Clair Payne, Project Officer, said: “The water storage area at the Naddle is a really exciting example of a project aiming to help both communities downstream and wildlife. In the right place, storing a large volume of water after storms will contribute to efforts to reduce peak levels downstream which cause flooding. Meanwhile, the site is looking fantastic and is attracting a wide range of species.

“Natural flood management is about lots of small measures across a whole water catchment area adding up to make a difference to flows downstream. What’s great is that many of the features being installed have additional benefits. For example, trees on riverbanks shade the water and keep it cool for fish, while hedgerows link habitats together and provide shelter for livestock. And beyond natural flood management we’re taking an even wider view, restoring rivers and habitats too to provide even greater environmental improvements.”

“I want to say thank you to all the farmers and landowners in the River Glenderamackin area for their support and enthusiasm. The project wouldn’t be possible without them.”

In addition to installing new landscape features, we’re working with farmers on improving soil condition. Soil becomes compacted over the long term and is then less able to absorb rainwater, increasing surface run-off. The Trust has bought a sward lifter and a soil aerator that farmers can borrow to break up the top layers of soil.

Work will continue into 2021, with plans including extensive tree and hedgerow planting, further fencing off of riverbanks, new ponds on a similar scale to those built this year, and additional leaky dams.

We’re working with Lancaster University to monitor the effectiveness of natural flood management features installed as part of the project to contribute to the national evidence base on natural flood management.

Anna Hetterley, Natural Flood Management Advisor at the Environment Agency, said: “The commitment of multiple agencies and landowners to work together and explore nature based solutions as a way to slow the flow of flood water is a powerful component of Cumbria’s response to the Climate Emergency.

“There has already been some fantastic work delivered in partnership across the River Glenderamackin catchment using natural flood risk management techniques and it’s great to see this project coming to life. Our work in the Naddle not only helps us to meet the ambitions set out in our Flood and Coastal Erosion Risk Management Strategy but will help us to create a better place for the local community and local wildlife. We look forward to seeing the benefits this project will bring.”

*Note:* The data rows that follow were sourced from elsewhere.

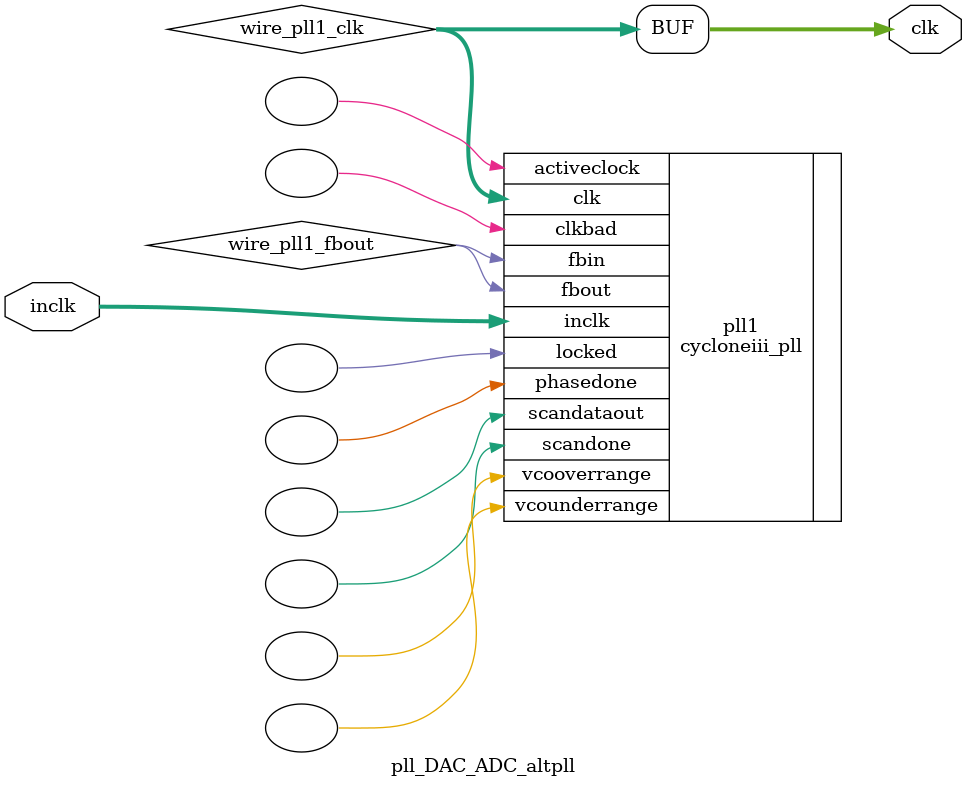
<source format=v>






//synthesis_resources = cycloneiii_pll 1 
//synopsys translate_off
`timescale 1 ps / 1 ps
//synopsys translate_on
module  pll_DAC_ADC_altpll
	( 
	clk,
	inclk) /* synthesis synthesis_clearbox=1 */;
	output   [4:0]  clk;
	input   [1:0]  inclk;
`ifndef ALTERA_RESERVED_QIS
// synopsys translate_off
`endif
	tri0   [1:0]  inclk;
`ifndef ALTERA_RESERVED_QIS
// synopsys translate_on
`endif

	wire  [4:0]   wire_pll1_clk;
	wire  wire_pll1_fbout;

	cycloneiii_pll   pll1
	( 
	.activeclock(),
	.clk(wire_pll1_clk),
	.clkbad(),
	.fbin(wire_pll1_fbout),
	.fbout(wire_pll1_fbout),
	.inclk(inclk),
	.locked(),
	.phasedone(),
	.scandataout(),
	.scandone(),
	.vcooverrange(),
	.vcounderrange()
	`ifndef FORMAL_VERIFICATION
	// synopsys translate_off
	`endif
	,
	.areset(1'b0),
	.clkswitch(1'b0),
	.configupdate(1'b0),
	.pfdena(1'b1),
	.phasecounterselect({3{1'b0}}),
	.phasestep(1'b0),
	.phaseupdown(1'b0),
	.scanclk(1'b0),
	.scanclkena(1'b1),
	.scandata(1'b0)
	`ifndef FORMAL_VERIFICATION
	// synopsys translate_on
	`endif
	);
	defparam
		pll1.bandwidth_type = "auto",
		pll1.clk0_divide_by = 5,
		pll1.clk0_duty_cycle = 50,
		pll1.clk0_multiply_by = 8,
		pll1.clk0_phase_shift = "0",
		pll1.clk1_divide_by = 5,
		pll1.clk1_duty_cycle = 50,
		pll1.clk1_multiply_by = 2,
		pll1.clk1_phase_shift = "0",
		pll1.compensate_clock = "clk0",
		pll1.inclk0_input_frequency = 20000,
		pll1.operation_mode = "normal",
		pll1.pll_type = "auto",
		pll1.lpm_type = "cycloneiii_pll";
	assign
		clk = {wire_pll1_clk[4:0]};
endmodule //pll_DAC_ADC_altpll
//VALID FILE

</source>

The project is funded by DEFRA/the Environment Agency and the Water Environment Grant scheme through the European Agricultural Fund for Rural Development. We’re working with partners including the Environment Agency, Cumbria County Council, Natural England, the National Trust, United Utilities, the Woodland Trust, Farmer Network, Cumbria Wildlife Trust, Friends of the Lake District, Derwent Owners Association, Cumbria Woodlands and local community groups.

On 10 December, we were awarded a further £380,000 through DEFRA’s new Green Recovery Challenge Fund to continue our work in this catchment.